> [EXERCISE OBJECTIVE]: In the text on the power Hamza distribution, what value of β reduces that distribution to the Hamza distribution?

> [TEXT TO READ]:
------------------------------------
Henceforth, a random variable X that follows the distribution in (3) is symbolized by $X~PH\left(\theta ,\alpha ,\beta \right)$. The power Hamza distribution reduces to the Hamza distribution when $\beta =1$.

Proposition 2. For $x>0$, $\theta >0$, $\alpha >0$ and $\beta >0$, the cdf of $X~PH\left(\theta ,\alpha ,\beta \right)$ is given by

$F_{PH}\left(x\right)=1-\left[1+\frac{\theta x^{\beta }\left({\theta }^5{x}^{5\beta }+6{\theta }^4{x}^{4\beta }+30{\theta }^3{x}^{3\beta }+120{\theta }^2{x}^{2\beta }+360\theta x^{\beta }+720\right)}{\left(\alpha {\theta }^5+120\right)}\right]{\text{e}}^{-\theta x^{\beta }}$ (7)

Proof. [15] defines the cdf of a continuous random variable X as

$F\left(x\right)=P\left(X\le x\right)={\displaystyle \underset{0}{\overset{x}{\int }}f\left(u\right)\text{d}u}$ (8)

Substituting (3) into (8) leads to

$F_{PH}\left(x\right)=\frac{\beta {\theta }^6}{\alpha {\theta }^5+120}{\displaystyle \underset{0}{\overset{x}{\int }}\left(\alpha +\frac{\theta }{6}{u}^{6\beta }\right)u^{\beta -1}{\text{e}}^{-\theta u^{\beta }}\text{d}u}$ (9)

Letting $x=u^{1/\beta }$, $u=x^{\beta }$, $\text{d}u/\text{d}x=\beta x^{\beta -1}$, the integral (9) becomes

$F_{PH}\left(x\right)=\frac{\beta {\theta }^6}{\alpha {\theta }^5+120}\left[\frac{\alpha }{\theta }{\displaystyle \underset{0}{\overset{\theta x^{\beta }}{\int }}{\text{e}}^{-x}\text{d}x}+\frac{1}{6{\theta }^6}{\displaystyle \underset{0}{\overset{\theta x^{\beta }}{\int }}{x}^6{\text{e}}^{-x}\text{d}x}\right]$ (10)

Applying direct integration to the first part of the square bracket in (10) and integration by parts to the second part the square bracket in (10) gives

${\displaystyle \underset{0}{\overset{\theta x^{\beta }}{\int }}{\text{e}}^{-x}\text{d}x}=1-{\text{e}}^{-\theta x^{\beta }}$ (11)
------------------------------------
(Records from a dataset)
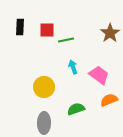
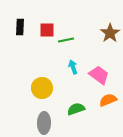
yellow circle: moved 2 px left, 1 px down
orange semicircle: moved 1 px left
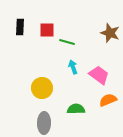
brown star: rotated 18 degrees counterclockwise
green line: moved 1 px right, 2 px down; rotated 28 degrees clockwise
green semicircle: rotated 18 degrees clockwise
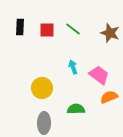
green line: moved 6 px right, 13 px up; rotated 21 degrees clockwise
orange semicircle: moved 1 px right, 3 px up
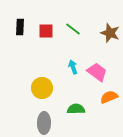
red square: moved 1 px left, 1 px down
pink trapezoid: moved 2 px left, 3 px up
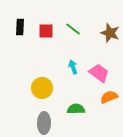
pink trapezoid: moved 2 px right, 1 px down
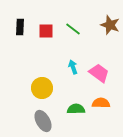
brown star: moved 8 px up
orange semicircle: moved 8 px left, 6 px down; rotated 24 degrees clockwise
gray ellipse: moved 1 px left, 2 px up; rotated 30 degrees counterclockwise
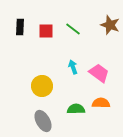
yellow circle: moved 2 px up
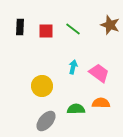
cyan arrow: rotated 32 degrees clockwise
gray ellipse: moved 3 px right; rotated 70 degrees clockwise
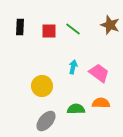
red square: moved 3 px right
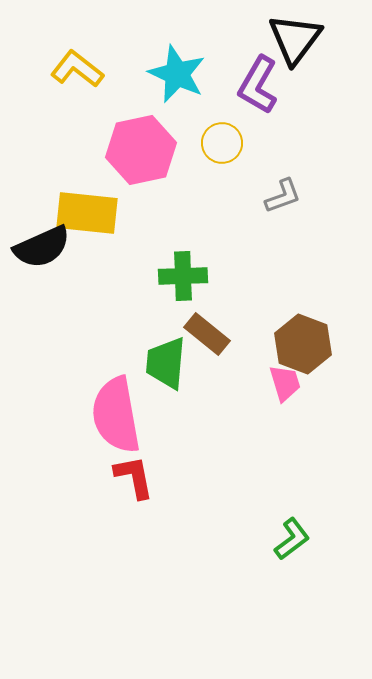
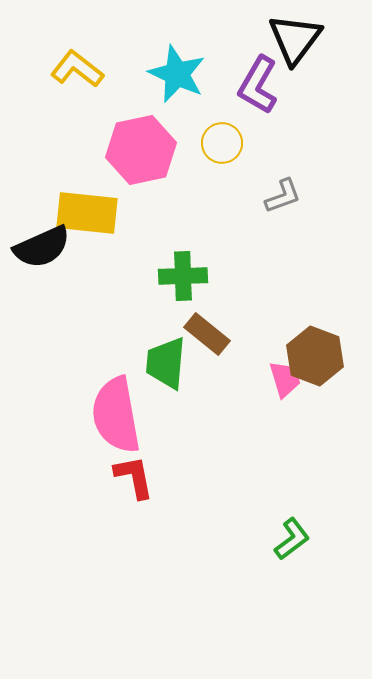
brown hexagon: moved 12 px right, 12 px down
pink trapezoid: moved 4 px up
------------------------------------
> [ANSWER TO THE PROBLEM]: β = 1